# Reading from amazon-raw file and pre-processing

In [11]:
import string
import re
import nltk
nltk.download('stopwords')
from nltk.corpus import stopwords
from stemming.porter2 import stem
import networkx


file = open('./amazon-raw.txt', 'r', encoding='utf-8', errors='ignore')

amazonProducts = {}
(Id, ASIN, Title, Categories, Group, purchased_together, SalesRank, TotalReviews, AvgRating, DegreeCentrality, ClusteringCoeff) = \
    ("", "", "", "", "", "", 0, 0, 0.0, 0, 0.0)
for line in file:
    line = line.strip()
    if(line.startswith("Id")):
        Id = line[3:].strip()
    elif(line.startswith("ASIN")):
        ASIN = line[5:].strip()
    elif(line.startswith("title")):
        Title = line[6:].strip()
        Title = ' '.join(Title.split())
    elif(line.startswith("group")):
        Group = line[6:].strip()
    elif(line.startswith("salesrank")):
        SalesRank = line[10:].strip()
    elif(line.startswith("similar")):
        ls = line.split()
        purchased_together = ' '.join([c for c in ls[2:]])
    elif(line.startswith("categories")):
        ls = line.split()
        Categories = ' '.join((file.readline()).lower() for i in range(int(ls[1].strip())))
        Categories = re.compile('[%s]' % re.escape(string.digits+string.punctuation)).sub(' ', Categories)
        Categories = ' '.join(set(Categories.split())-set(stopwords.words("english")))        
        Categories = ' '.join(stem(word) for word in Categories.split())
    elif(line.startswith("reviews")):
        ls = line.split()
        TotalReviews = ls[2].strip()
        AvgRating = ls[7].strip()

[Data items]
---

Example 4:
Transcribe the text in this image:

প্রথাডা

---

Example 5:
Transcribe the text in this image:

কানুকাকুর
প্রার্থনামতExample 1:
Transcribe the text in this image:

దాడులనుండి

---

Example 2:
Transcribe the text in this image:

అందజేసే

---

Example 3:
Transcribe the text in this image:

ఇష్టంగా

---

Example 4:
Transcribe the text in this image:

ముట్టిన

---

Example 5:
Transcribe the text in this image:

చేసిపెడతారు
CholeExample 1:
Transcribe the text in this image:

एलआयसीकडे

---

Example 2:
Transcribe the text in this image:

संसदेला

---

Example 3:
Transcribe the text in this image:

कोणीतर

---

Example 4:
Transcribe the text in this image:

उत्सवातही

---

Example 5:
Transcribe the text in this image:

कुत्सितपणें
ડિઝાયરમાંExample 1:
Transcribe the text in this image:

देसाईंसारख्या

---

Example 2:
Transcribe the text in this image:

==

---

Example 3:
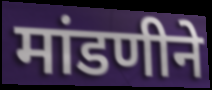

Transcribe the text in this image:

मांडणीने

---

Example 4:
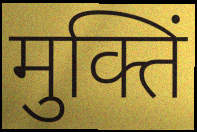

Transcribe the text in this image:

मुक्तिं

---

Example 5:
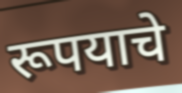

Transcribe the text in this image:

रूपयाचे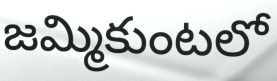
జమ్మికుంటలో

--

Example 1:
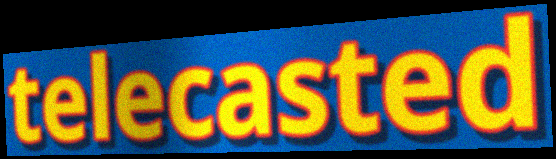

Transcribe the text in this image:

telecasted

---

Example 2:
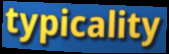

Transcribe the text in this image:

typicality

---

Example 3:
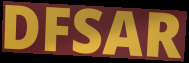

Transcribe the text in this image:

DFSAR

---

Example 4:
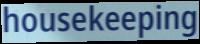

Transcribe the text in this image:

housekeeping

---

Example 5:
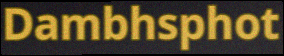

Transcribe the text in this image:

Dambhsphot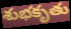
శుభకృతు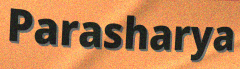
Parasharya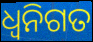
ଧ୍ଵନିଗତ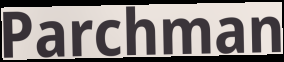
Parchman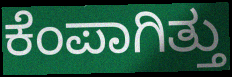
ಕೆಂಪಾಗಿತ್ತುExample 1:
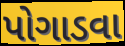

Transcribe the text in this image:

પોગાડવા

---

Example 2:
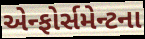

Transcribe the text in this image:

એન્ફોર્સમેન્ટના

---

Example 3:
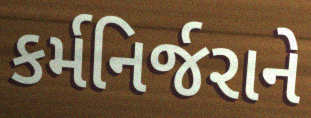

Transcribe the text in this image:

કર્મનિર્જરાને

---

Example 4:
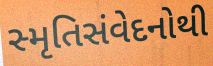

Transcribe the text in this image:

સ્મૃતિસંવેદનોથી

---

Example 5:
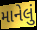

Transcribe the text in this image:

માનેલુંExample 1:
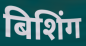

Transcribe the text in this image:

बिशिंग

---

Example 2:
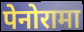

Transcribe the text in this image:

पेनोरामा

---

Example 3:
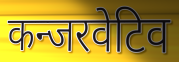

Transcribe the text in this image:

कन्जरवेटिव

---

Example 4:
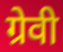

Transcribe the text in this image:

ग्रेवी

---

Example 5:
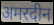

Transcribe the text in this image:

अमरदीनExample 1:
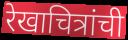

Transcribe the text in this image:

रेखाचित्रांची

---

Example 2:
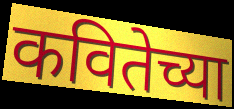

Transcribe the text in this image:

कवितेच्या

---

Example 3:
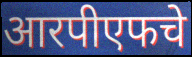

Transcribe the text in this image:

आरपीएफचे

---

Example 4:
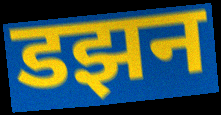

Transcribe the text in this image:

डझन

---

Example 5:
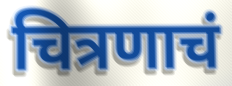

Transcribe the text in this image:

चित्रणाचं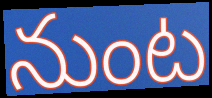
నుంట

**Job:**
Continue the Python code that parses the Amazon product file, starting after its final line. The data items are drawn from a source separate from the text.

**Final result:**
    elif (line==""):
        try:
            RawData = {}
            if (ASIN != ""):
                amazonProducts[ASIN]=RawData
            RawData['Id'] = Id            
            RawData['Title'] = Title
            RawData['Categories'] = ' '.join(set(Categories.split()))
            RawData['Group'] = Group
            RawData['purchased_together'] = purchased_together
            RawData['SalesRank'] = int(SalesRank)
            RawData['TotalReviews'] = int(TotalReviews)
            RawData['AvgRating'] = float(AvgRating)
            RawData['DegreeCentrality'] = DegreeCentrality
            RawData['ClusteringCoeff'] = ClusteringCoeff
        except NameError:
            continue
        (Id, ASIN, Title, Categories, Group, purchased_together, SalesRank, TotalReviews, AvgRating, DegreeCentrality, ClusteringCoeff) = \
            ("", "", "", "", "", "", 0, 0, 0.0, 0, 0.0)
file.close()


[nltk_data] Downloading package stopwords to /Users/Mahesh
[nltk_data]     Reddy/nltk_data...
[nltk_data]   Package stopwords is already up-to-date!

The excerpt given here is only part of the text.